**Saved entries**
--- START ---

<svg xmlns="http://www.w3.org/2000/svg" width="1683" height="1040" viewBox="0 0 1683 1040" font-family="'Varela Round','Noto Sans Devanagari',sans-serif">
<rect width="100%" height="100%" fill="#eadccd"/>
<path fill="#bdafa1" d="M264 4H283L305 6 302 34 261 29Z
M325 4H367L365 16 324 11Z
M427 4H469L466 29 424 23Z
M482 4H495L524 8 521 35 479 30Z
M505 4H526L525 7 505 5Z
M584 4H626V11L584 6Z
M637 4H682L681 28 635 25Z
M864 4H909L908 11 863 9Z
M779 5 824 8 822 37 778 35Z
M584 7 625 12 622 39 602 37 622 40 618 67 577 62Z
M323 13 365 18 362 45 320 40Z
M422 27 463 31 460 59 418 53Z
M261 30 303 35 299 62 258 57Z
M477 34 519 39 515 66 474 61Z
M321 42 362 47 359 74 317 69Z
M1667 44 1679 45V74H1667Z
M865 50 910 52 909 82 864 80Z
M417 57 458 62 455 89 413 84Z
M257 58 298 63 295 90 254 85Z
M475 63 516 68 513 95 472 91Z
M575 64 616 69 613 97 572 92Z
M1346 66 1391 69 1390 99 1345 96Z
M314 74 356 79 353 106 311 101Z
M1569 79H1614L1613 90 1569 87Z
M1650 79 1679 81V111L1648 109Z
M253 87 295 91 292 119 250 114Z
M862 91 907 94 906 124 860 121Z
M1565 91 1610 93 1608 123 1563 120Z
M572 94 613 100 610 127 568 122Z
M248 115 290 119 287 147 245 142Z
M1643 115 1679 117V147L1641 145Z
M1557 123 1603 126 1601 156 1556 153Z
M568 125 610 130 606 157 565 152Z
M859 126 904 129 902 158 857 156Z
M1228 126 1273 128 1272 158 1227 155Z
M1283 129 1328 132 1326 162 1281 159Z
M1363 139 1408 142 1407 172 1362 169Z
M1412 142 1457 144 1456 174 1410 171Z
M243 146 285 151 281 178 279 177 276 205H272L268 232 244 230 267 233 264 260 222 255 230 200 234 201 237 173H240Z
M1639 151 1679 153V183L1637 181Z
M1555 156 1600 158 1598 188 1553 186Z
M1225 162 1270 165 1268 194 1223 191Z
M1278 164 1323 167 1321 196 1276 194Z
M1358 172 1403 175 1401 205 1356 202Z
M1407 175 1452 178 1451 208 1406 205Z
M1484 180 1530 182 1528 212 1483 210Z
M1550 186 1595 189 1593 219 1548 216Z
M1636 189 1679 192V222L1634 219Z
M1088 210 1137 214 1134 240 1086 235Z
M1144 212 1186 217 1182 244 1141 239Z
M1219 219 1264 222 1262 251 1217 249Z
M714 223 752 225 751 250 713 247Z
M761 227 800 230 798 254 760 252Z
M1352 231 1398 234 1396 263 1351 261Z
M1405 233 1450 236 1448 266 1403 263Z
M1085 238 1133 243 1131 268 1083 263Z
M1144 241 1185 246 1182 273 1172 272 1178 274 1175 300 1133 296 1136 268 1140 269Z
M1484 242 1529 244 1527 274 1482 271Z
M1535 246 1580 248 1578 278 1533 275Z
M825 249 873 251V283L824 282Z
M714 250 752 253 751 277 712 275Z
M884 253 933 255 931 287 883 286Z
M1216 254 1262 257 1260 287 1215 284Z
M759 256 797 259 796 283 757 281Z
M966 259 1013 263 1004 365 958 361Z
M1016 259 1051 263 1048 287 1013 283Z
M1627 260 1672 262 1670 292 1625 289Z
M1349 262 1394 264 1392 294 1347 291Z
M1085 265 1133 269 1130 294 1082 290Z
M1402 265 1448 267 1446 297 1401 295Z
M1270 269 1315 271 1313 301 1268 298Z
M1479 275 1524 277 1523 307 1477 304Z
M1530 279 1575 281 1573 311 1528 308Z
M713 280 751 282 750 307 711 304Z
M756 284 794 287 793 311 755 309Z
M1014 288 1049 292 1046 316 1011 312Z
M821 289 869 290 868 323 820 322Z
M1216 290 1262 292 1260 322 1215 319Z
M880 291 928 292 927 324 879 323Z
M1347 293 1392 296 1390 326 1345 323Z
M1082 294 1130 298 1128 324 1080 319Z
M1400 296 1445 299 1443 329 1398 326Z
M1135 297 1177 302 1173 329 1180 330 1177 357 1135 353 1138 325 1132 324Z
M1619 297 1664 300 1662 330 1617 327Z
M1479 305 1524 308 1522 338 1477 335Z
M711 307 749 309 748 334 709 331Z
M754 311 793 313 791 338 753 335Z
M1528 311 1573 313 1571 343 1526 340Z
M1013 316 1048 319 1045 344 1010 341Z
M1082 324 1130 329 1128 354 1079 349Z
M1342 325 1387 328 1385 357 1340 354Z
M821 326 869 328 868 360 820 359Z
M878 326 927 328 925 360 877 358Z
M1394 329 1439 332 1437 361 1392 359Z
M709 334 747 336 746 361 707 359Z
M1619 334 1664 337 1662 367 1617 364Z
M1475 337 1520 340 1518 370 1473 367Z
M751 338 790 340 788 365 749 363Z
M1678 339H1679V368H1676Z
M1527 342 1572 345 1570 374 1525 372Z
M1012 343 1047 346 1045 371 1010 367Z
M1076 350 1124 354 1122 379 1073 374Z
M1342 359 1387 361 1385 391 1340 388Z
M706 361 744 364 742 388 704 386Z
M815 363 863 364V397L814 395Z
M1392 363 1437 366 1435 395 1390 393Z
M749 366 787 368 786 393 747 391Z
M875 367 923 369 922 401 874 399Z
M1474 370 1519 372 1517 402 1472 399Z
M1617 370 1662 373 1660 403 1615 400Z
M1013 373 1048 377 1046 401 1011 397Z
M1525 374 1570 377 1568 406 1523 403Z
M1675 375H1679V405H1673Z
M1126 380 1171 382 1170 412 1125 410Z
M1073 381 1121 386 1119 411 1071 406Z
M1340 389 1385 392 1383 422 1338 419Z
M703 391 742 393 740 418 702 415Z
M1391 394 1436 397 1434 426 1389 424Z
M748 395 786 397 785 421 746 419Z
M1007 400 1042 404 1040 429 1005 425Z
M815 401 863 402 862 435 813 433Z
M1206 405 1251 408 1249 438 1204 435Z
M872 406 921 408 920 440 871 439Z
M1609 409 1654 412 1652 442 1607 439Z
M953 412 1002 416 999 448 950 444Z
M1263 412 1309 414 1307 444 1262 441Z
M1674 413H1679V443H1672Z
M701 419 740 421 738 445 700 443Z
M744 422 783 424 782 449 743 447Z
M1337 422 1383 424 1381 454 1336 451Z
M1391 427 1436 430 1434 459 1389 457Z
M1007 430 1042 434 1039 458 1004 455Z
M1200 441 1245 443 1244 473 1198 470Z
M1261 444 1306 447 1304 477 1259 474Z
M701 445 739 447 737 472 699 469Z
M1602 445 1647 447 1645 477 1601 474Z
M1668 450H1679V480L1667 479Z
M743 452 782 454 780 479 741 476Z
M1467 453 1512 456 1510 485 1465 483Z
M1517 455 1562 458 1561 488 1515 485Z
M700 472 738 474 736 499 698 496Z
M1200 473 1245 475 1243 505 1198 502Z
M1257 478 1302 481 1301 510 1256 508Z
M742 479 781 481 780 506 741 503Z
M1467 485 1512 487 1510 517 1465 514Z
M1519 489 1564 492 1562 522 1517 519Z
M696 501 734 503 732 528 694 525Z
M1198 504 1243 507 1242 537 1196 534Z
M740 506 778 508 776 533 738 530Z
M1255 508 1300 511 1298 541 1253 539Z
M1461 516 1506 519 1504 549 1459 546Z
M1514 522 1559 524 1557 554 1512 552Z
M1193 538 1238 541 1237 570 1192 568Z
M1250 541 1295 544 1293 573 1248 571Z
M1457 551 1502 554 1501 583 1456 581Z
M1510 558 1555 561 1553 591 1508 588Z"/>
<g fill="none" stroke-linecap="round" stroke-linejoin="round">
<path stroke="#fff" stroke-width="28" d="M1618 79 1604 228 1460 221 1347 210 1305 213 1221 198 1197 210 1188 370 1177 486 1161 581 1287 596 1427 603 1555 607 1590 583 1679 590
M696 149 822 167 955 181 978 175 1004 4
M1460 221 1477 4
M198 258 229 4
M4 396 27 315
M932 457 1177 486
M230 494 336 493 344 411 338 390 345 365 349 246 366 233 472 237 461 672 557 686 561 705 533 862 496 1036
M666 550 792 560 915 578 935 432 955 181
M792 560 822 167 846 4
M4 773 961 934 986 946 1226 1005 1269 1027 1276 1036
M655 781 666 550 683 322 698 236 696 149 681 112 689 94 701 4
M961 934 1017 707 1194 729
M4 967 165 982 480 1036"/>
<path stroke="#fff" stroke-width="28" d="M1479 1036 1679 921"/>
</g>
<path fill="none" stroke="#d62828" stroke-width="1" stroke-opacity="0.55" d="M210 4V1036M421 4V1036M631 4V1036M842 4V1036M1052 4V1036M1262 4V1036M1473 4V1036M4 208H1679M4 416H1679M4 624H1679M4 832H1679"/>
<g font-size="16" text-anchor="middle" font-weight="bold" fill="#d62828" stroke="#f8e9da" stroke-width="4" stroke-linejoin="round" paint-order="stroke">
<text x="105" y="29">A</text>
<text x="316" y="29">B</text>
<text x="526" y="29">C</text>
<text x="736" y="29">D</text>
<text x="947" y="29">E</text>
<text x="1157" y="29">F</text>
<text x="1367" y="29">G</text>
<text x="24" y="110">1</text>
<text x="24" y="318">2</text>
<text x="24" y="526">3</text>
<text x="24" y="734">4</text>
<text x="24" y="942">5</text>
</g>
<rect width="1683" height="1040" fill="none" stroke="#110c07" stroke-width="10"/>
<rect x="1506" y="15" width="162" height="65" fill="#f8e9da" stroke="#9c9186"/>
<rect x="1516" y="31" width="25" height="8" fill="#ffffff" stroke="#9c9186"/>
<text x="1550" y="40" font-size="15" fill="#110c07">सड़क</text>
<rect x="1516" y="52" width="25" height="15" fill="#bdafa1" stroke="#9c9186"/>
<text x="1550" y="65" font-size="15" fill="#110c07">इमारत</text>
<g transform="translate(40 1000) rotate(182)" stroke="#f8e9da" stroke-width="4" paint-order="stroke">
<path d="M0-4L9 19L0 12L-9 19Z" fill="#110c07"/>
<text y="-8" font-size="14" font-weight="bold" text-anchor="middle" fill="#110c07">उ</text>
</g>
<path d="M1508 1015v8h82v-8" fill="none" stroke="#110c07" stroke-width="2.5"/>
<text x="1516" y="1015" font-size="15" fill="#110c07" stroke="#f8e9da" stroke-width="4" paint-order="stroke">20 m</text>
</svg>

--- END ---

Return all lines in the data that include the word "bold".

<g font-size="16" text-anchor="middle" font-weight="bold" fill="#d62828" stroke="#f8e9da" stroke-width="4" stroke-linejoin="round" paint-order="stroke">
<text y="-8" font-size="14" font-weight="bold" text-anchor="middle" fill="#110c07">उ</text>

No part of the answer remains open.